The included source is an XCode project which you can open to see a demo. You can refer to this demos for reference of how to use the library if anything is unclear :-)

The control is instantiated in TTViewController.m's viewDidLoad method. There are then some of the options properties that have been commented out to mean the demo is using the defaults. Try uncommenting them and playing around. Finally, the app sets the dataSource property for the instance to self, then adds the view as a subView to the current view.

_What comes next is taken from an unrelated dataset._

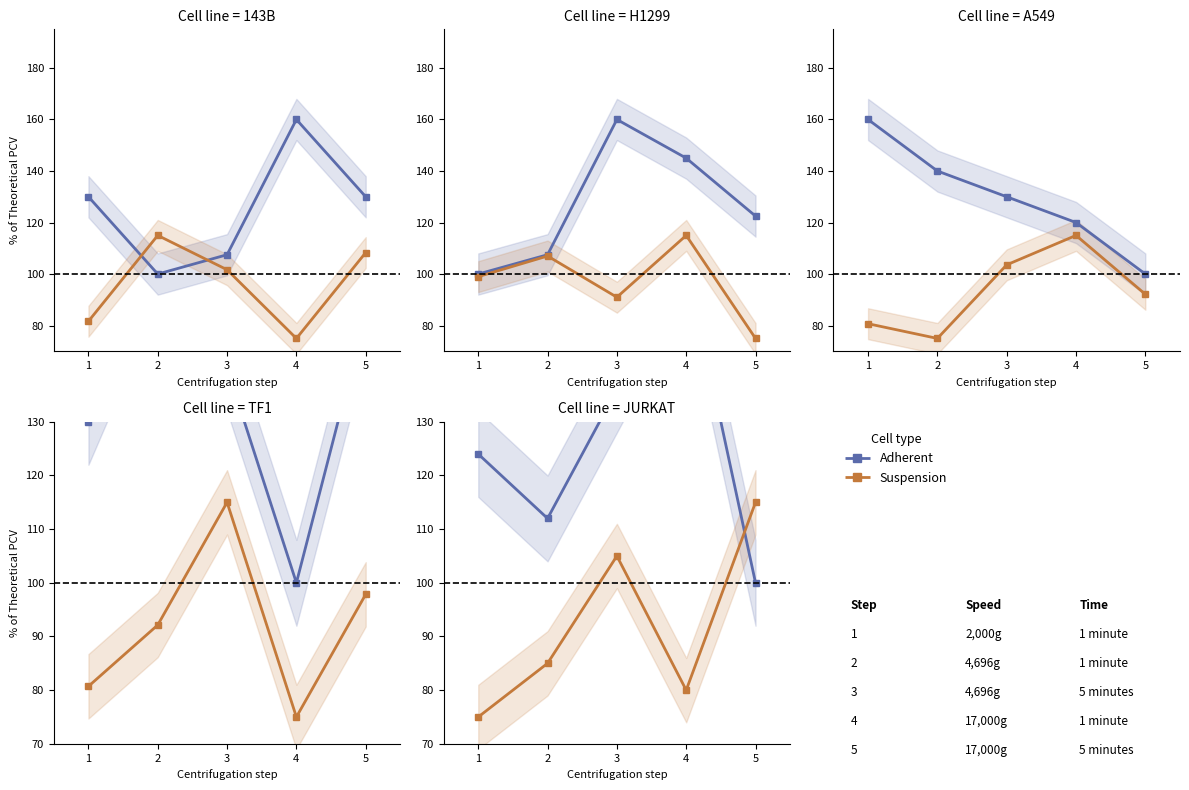

Which has a higher value, 4 or 3?

4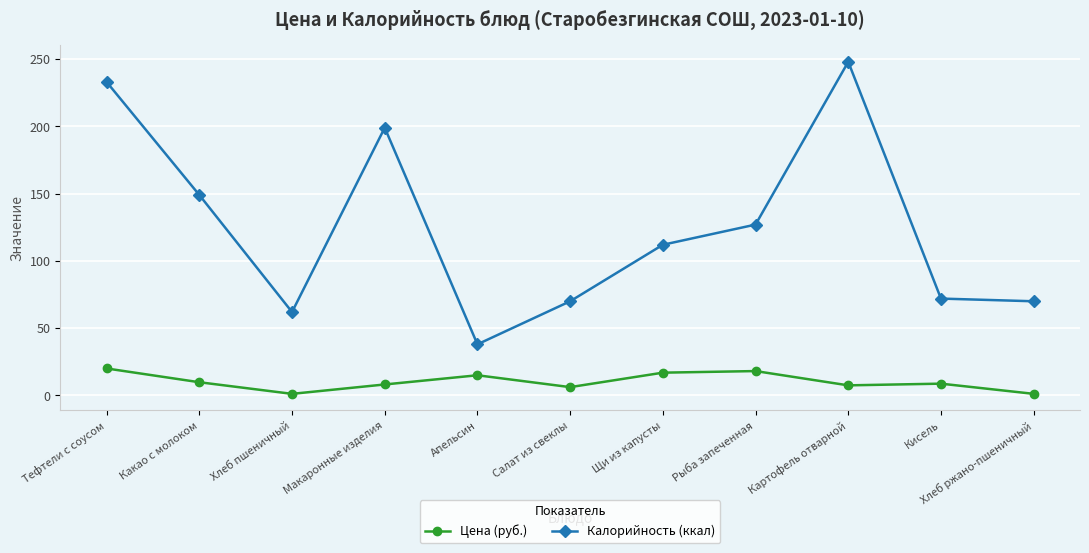

Rank the series by their maximum value, from lowest to highest.

Цена (руб.), Калорийность (ккал)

TTViewController also implements TTSlidingPagesDataSource. It returns 7 for the number of pages. For the headers, on page 0 it returns an image, on the remaining pages it returns text. For the page contents it returns alternating instances of TabOneViewController and TabTwoViewController - this could be any UIViewController.

Incidentally, TabOneViewController and TabTwoViewController are actually instances of one of my other libraries, UITableViewZoomController which can be found here https://github.com/TomThorpe/UITableViewZoomController. This is a UITableViewController that fades and zooms each cell in as it appears like the Google+ app.

Limitation

Currently, despite using the same sort of dataSource delegate as UITableViewControllers do, the control still loads ALL the views as soon as it appears. This means if you have lots of pages it will still load them all into memory rather than being smarter and only loading the current (and possible next/previous) page. This has two main ramifications:

  • The control is best suited for only a few pages (probably less than 10 or so), otherwise you might start to see it slow down.

  • The viewDidAppear method will get called for all the pages instantly, even those that aren't actually visible yet.

Some day in the future I might make it only load pages as they are needed, but I can't promise anything. I created this control for my own app, and it wasn't necessary for me as I only use a few pages. Sorry!